Ketika Siaga Menjadi Napas Kehidupan Kota

KETANGGUHAN kota berawal dari warganya. Budaya siaga bencana perlu tumbuh di setiap lingkungan.

Ketika Siaga Menjadi Napas Kehidupan Kota
BUDAYA MELEKAT: Wali Kota Bandung, Muhammad Farhan mengajak, masyarakat membiasakan hidup siaga bencana mengingat Kota Bandung berada di kawasan yang dipengaruhi aktivitas Sesar Lembang. Kesiapsiagaan harus menjadi budaya yang melekat dalam kehidupan sehari-hari.

Oleh: Yogo Triastop

Gempa tidak pernah mengirim kabar sebelum datang. Dalam hitungan detik, keadaan dapat berubah, memaksa setiap orang mengambil keputusan yang menentukan keselamatan diri dan orang lain.

Di kota yang berada dalam pengaruh aktivitas Sesar Lembang seperti Bandung, kesiapsiagaan bukan lagi pilihan, melainkan bagian dari cara hidup.

Pesan itulah yang disampaikan Wali Kota Bandung, Muhammad Farhan. Menurutnya, budaya siaga bencana harus tumbuh dalam kehidupan sehari-hari, bukan hanya muncul ketika sirene berbunyi atau tanah mulai berguncang.

“Kesiapsiagaan menghadapi bencana harus berada dalam konteks kultural atau pembudayaan. Jangan dianggap sekadar persoalan teknis, tetapi harus menjadi kebiasaan masyarakat,” katanya, Selasa (4/8).

Sebagai ibu kota Provinsi Jawa Barat, Bandung tidak hanya menghadapi risiko bagi warganya sendiri. Setiap bencana yang terjadi berpotensi menimbulkan dampak yang lebih luas, baik terhadap aktivitas pemerintahan, ekonomi, maupun mobilitas masyarakat di kawasan sekitarnya. Karena itu, memahami langkah-langkah penyelamatan sejak dini menjadi bekal yang tidak bisa ditunda.

Budaya siaga, menurut Farhan, dapat dimulai dari hal-hal sederhana. Mengenali titik evakuasi, mengetahui jalur penyelamatan, memahami prosedur ketika terjadi keadaan darurat, hingga memiliki kepedulian untuk membantu sesama merupakan kebiasaan kecil yang dapat menyelamatkan banyak nyawa.

Namun kesiapsiagaan tidak cukup dibangun dengan papan petunjuk atau simulasi semata. Ada nilai yang jauh lebih penting, yakni gotong royong. Nilai itu, kata Farhan, telah lama menjadi karakter masyarakat Indonesia dan harus tetap hidup ketika menghadapi ancaman bencana.

“Gotong royong adalah budaya sekaligus kepribadian bangsa. Tugas menjaga kota ini bukan semata-mata tugas pemerintah, tetapi harus melibatkan partisipasi masyarakat,” ujarnya.

Karena itu, dia mengingatkan agar masyarakat tidak terjebak pada pola pikir individualistis. Ketangguhan sebuah lingkungan justru lahir ketika warganya saling mengenal, saling peduli, dan saling membantu saat keadaan darurat datang.

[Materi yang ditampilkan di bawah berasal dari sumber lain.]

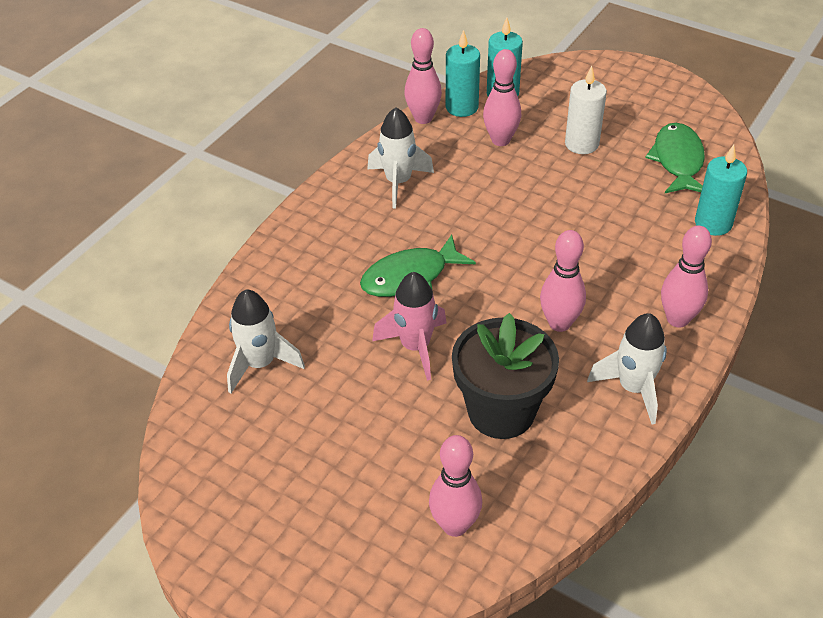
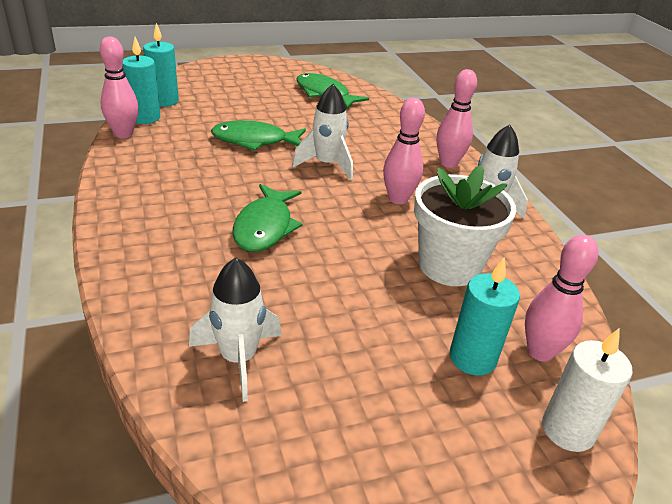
camera: 55 degrees left, 10 degrees down
white rocket [367,107,434,208] -> white rocket moved to [292,84,353,180]
pink rocket [372,272,447,381] -> none
black flower pot [452,313,559,439] -> white flower pot [414,165,516,286]
pink bowling pin [483,49,521,146] -> none
white candle [565,66,607,154] -> white candle moved to [542,328,633,452]
turquoise candle [695,145,747,236] -> turquoise candle moved to [450,258,520,376]
none -> green fish [211,120,306,151]

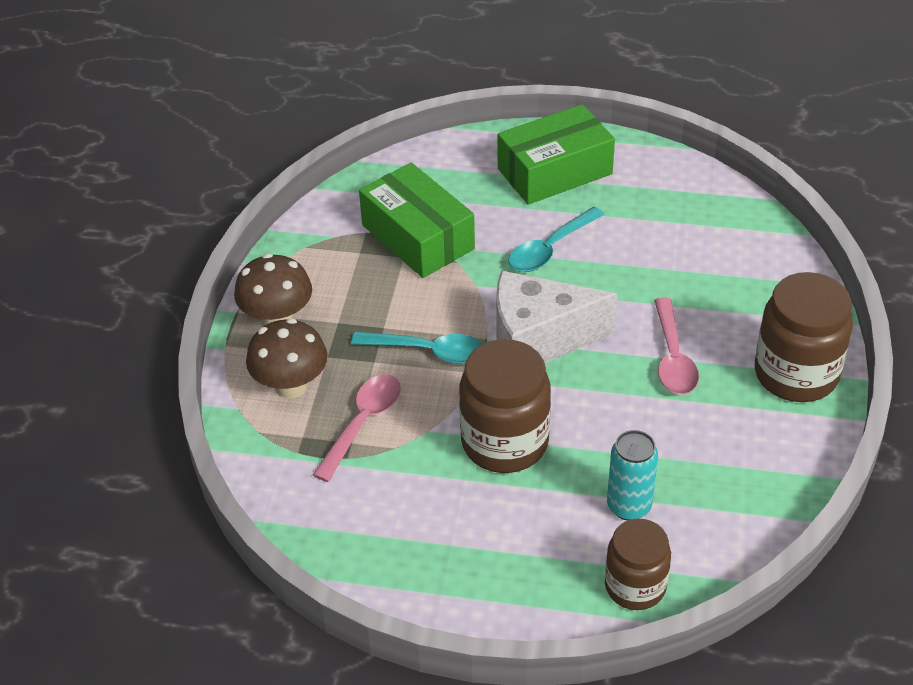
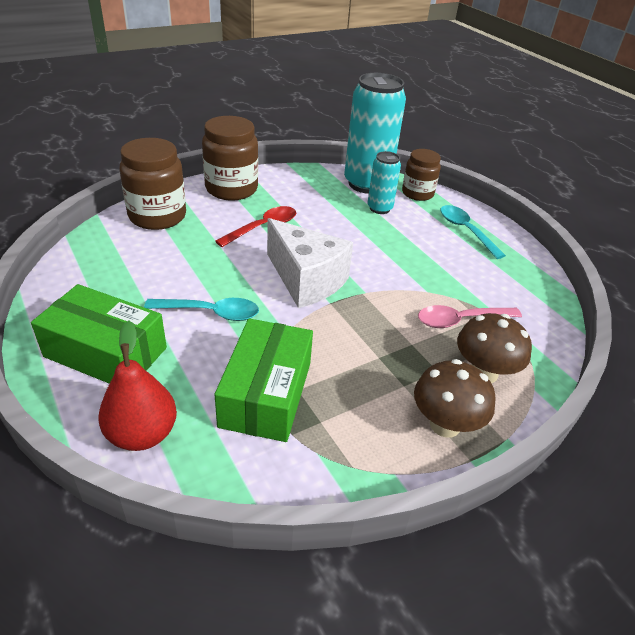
camera: 135 degrees left, 5 degrees down
turquoise spoon [351,332,483,364] -> turquoise spoon moved to [441,205,506,259]
brown jar [459,339,551,473] -> brown jar moved to [119,138,186,230]
pink spoon [654,297,699,395] -> red spoon [215,206,296,247]
none -> red pear [98,321,177,451]
none -> turquoise can [344,73,406,194]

Semangat tersebut dapat diwujudkan melalui berbagai organisasi masyarakat, mulai dari RT dan RW, Posyandu, PKK, Karang Taruna, Lembaga Pemberdayaan Masyarakat (LPM), Taruna Siaga Bencana (Tagana), hingga Kampung Siaga Bencana. Organisasi-organisasi itu menjadi simpul penting yang menghubungkan warga dalam membangun sistem kesiapsiagaan di tingkat lingkungan.